#### DADOS FORNECIDOS
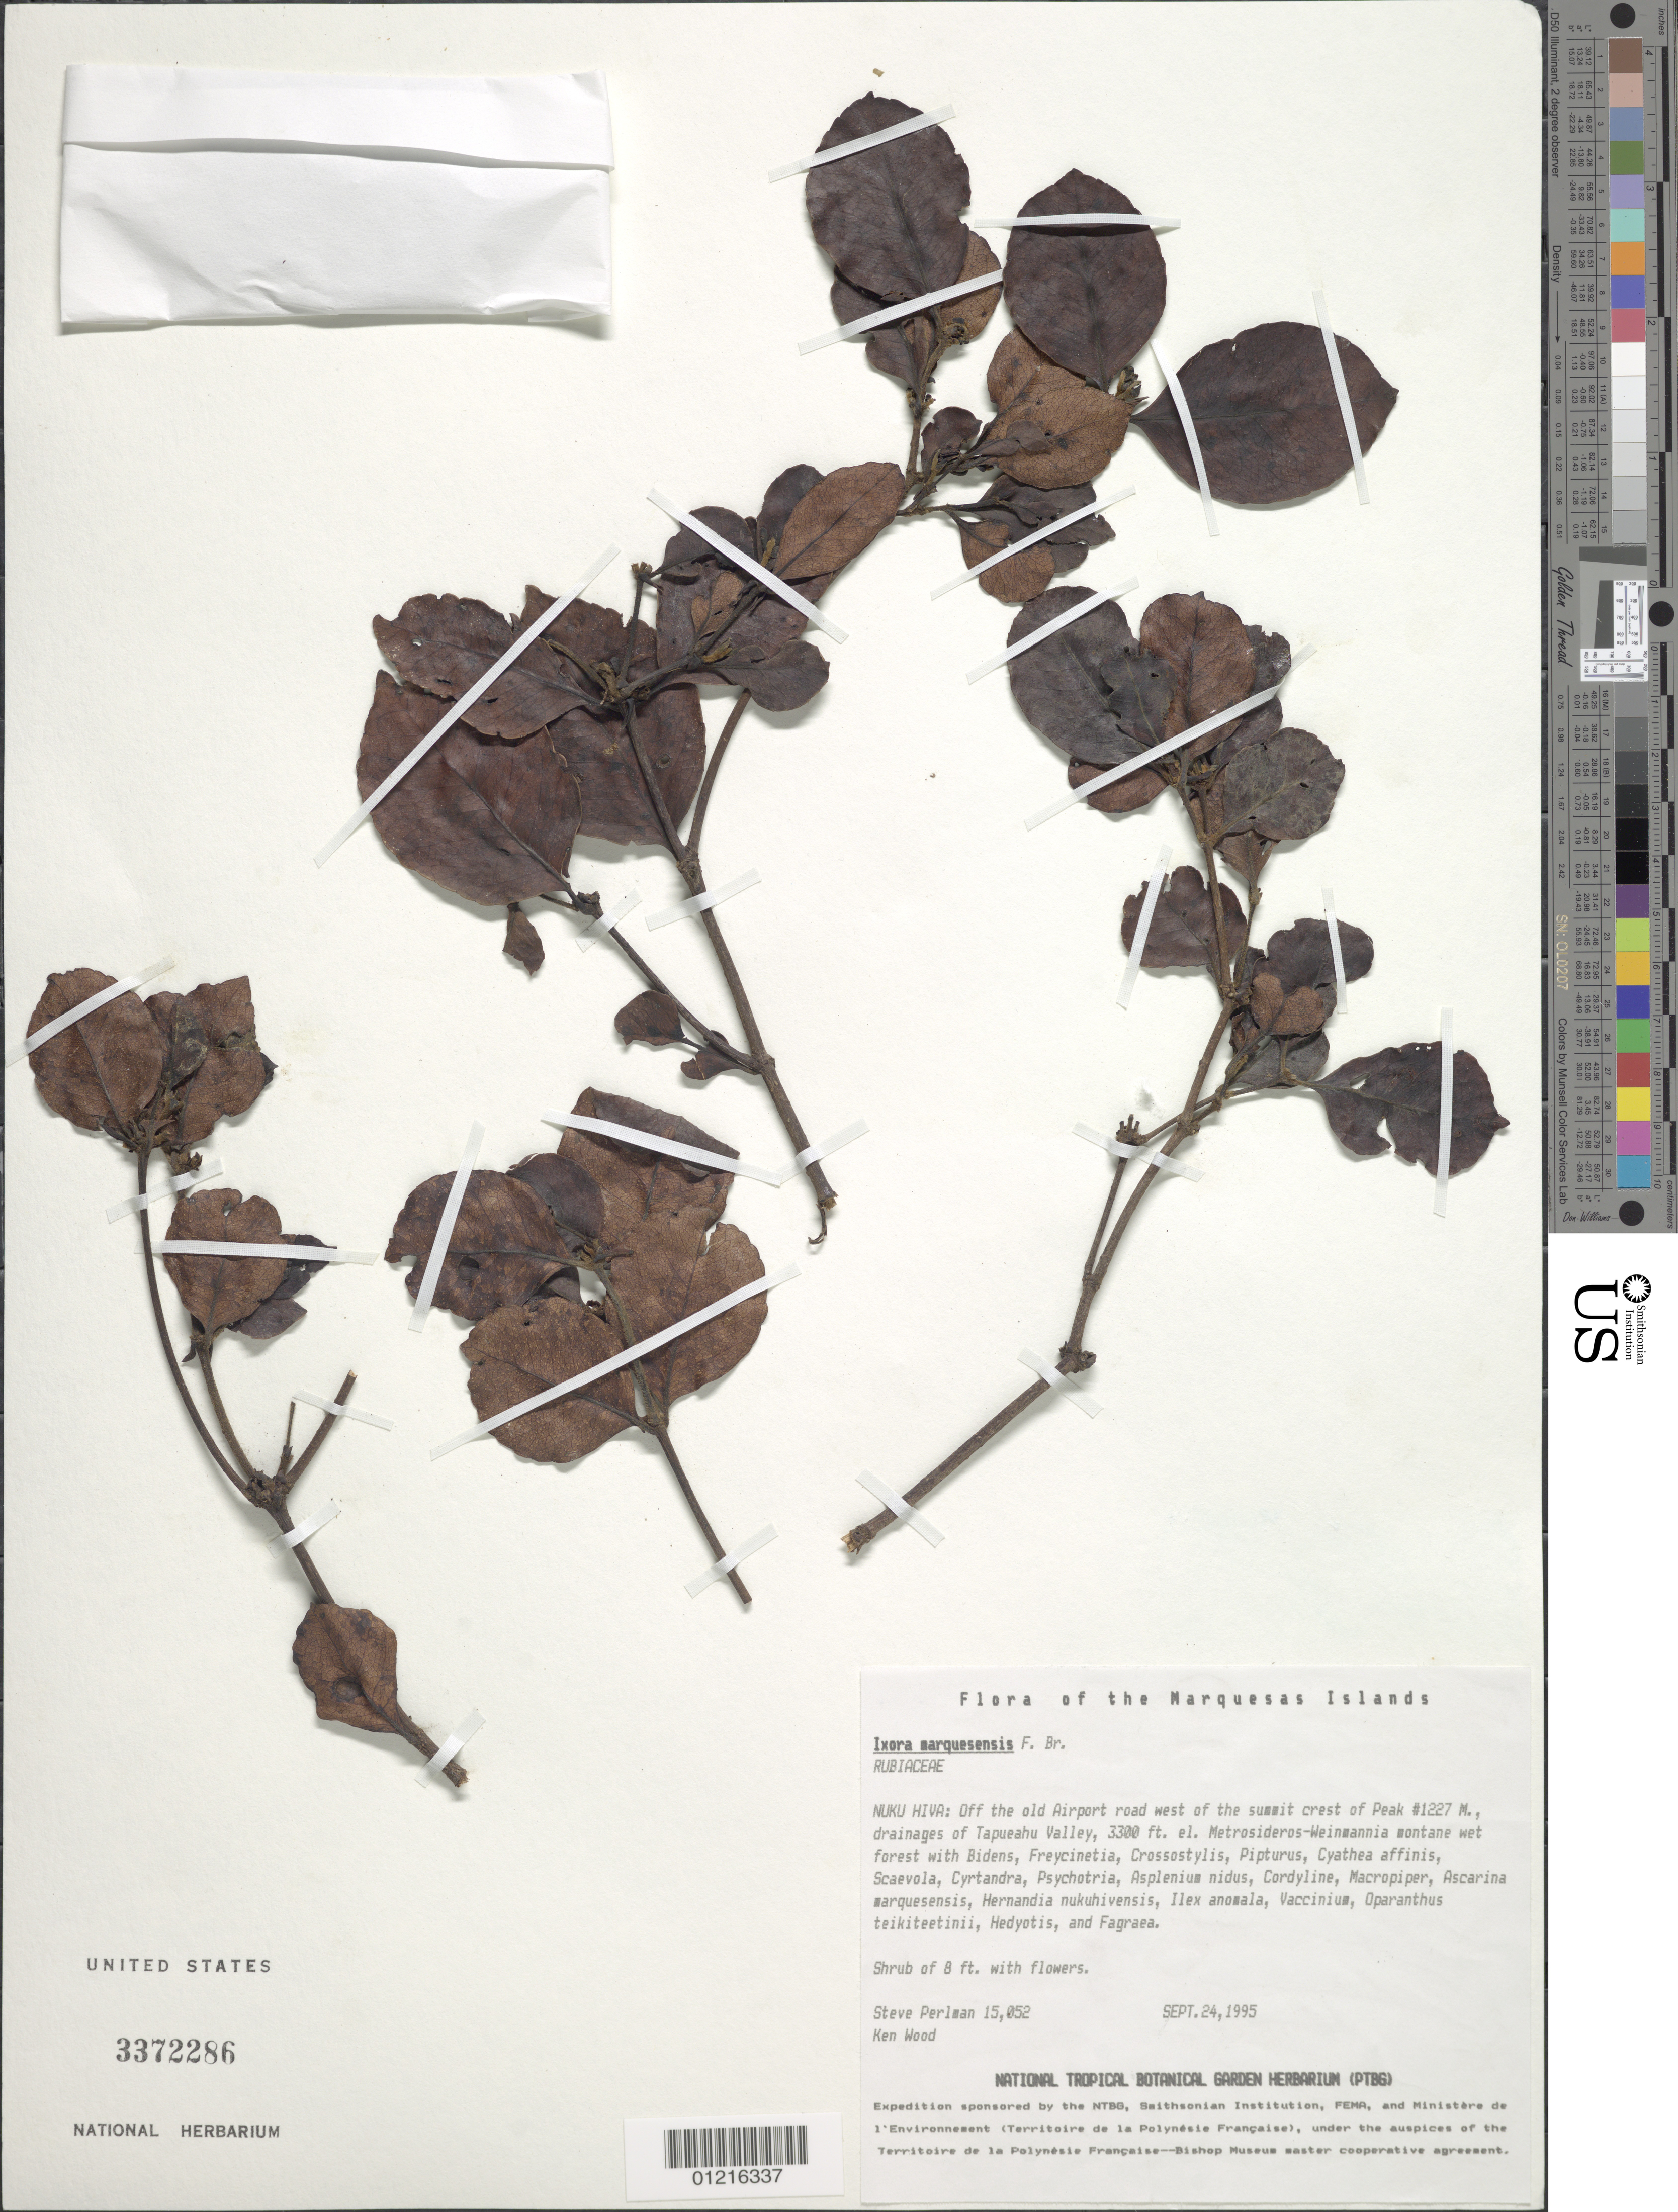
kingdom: Plantae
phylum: Tracheophyta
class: Magnoliopsida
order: Gentianales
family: Rubiaceae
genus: Ixora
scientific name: Ixora marquesensis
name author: F. Br.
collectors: S. P. Perlman & K. R. Wood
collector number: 15052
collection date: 1995-09-24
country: French Polynesia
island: Nuku Hiva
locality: off old Airport road, W of summit crest, W of Peak #1227 M., drainages of Tapueahu Valley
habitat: In Metrosideros-Weinmannia montane wet forest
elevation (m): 1006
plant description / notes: NTBG sheet has label mixup per Dave Lorence email of 5/24/12. Cited in Lorence and Wagner Ixora publication.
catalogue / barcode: US 3372286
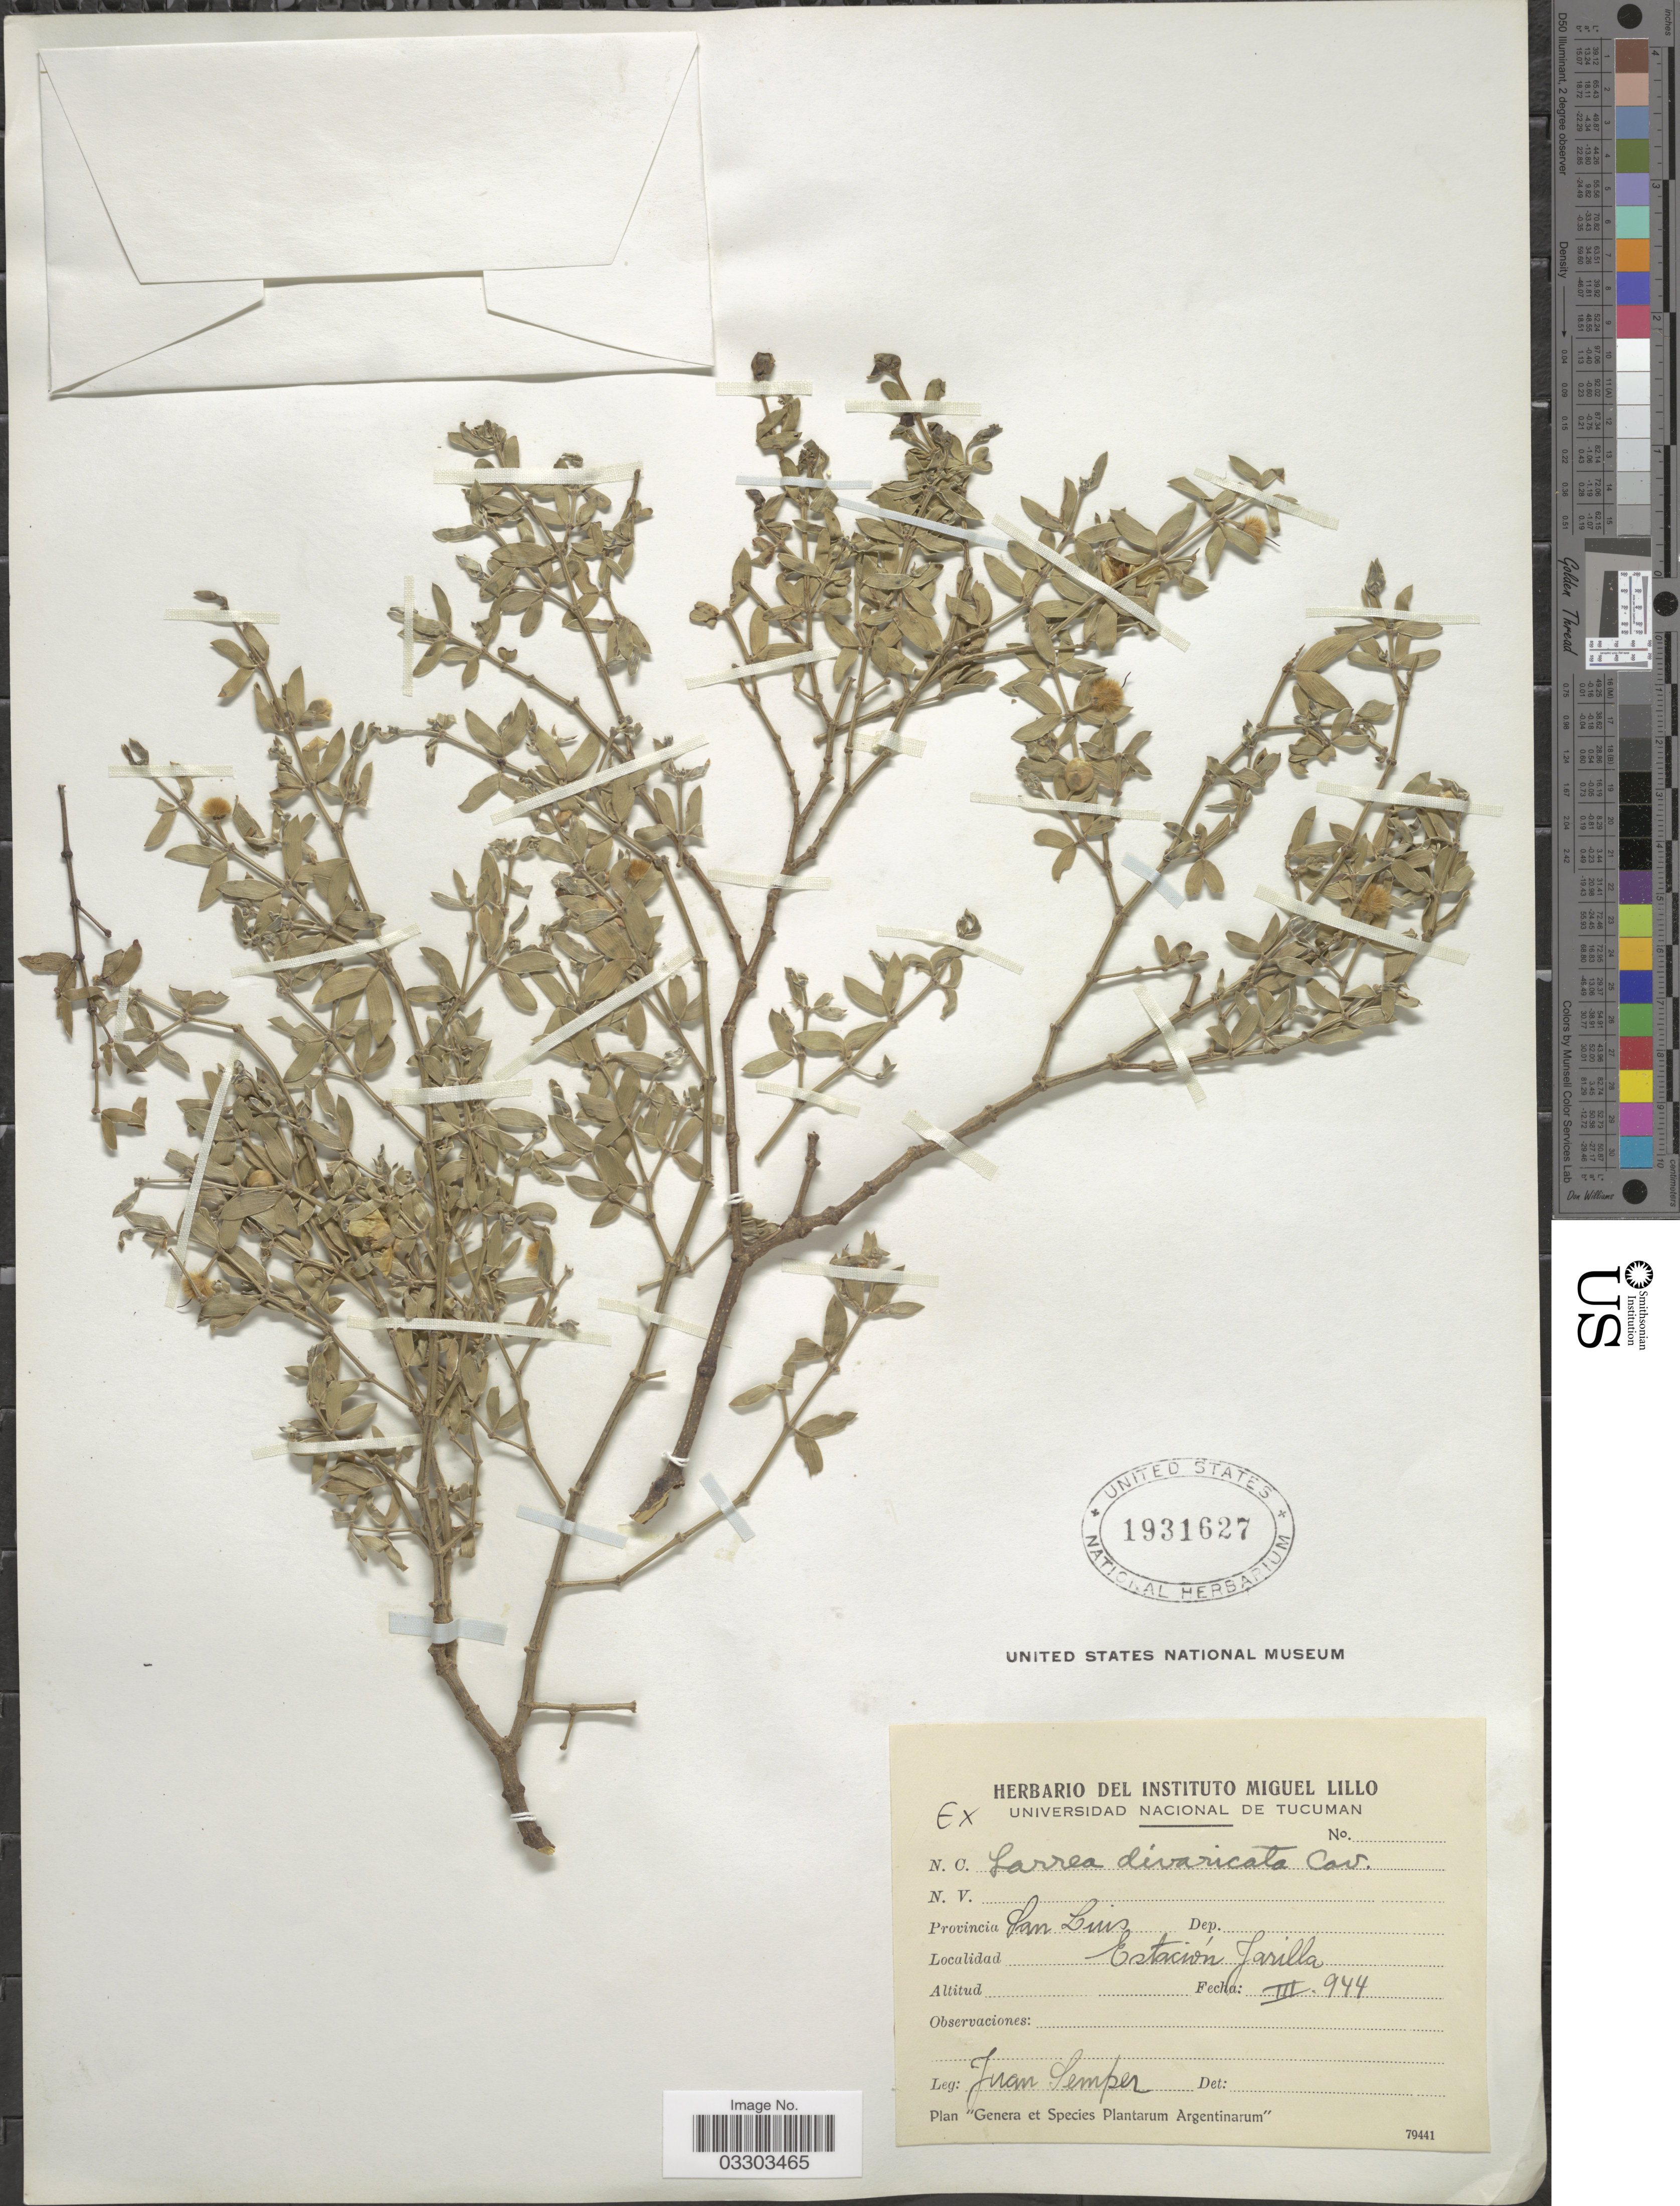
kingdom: Plantae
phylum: Tracheophyta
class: Magnoliopsida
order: Zygophyllales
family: Zygophyllaceae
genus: Larrea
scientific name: Larrea divaricata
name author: Cav.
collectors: J. Semper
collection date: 1944-03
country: Argentina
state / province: San Luis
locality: Estación Jarilla.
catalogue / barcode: US 1931627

#### TAREFA CURTA
Você pode citar, sem alterar nada, todas as linhas dos registros acima, deixando as imagens de fora?

#### SOLUÇÃO DO EXERCÍCIO
kingdom: Plantae
phylum: Tracheophyta
class: Magnoliopsida
order: Gentianales
family: Rubiaceae
genus: Ixora
scientific name: Ixora marquesensis
name author: F. Br.
collectors: S. P. Perlman & K. R. Wood
collector number: 15052
collection date: 1995-09-24
country: French Polynesia
island: Nuku Hiva
locality: off old Airport road, W of summit crest, W of Peak #1227 M., drainages of Tapueahu Valley
habitat: In Metrosideros-Weinmannia montane wet forest
elevation (m): 1006
plant description / notes: NTBG sheet has label mixup per Dave Lorence email of 5/24/12. Cited in Lorence and Wagner Ixora publication.
catalogue / barcode: US 3372286
kingdom: Plantae
phylum: Tracheophyta
class: Magnoliopsida
order: Zygophyllales
family: Zygophyllaceae
genus: Larrea
scientific name: Larrea divaricata
name author: Cav.
collectors: J. Semper
collection date: 1944-03
country: Argentina
state / province: San Luis
locality: Estación Jarilla.
catalogue / barcode: US 1931627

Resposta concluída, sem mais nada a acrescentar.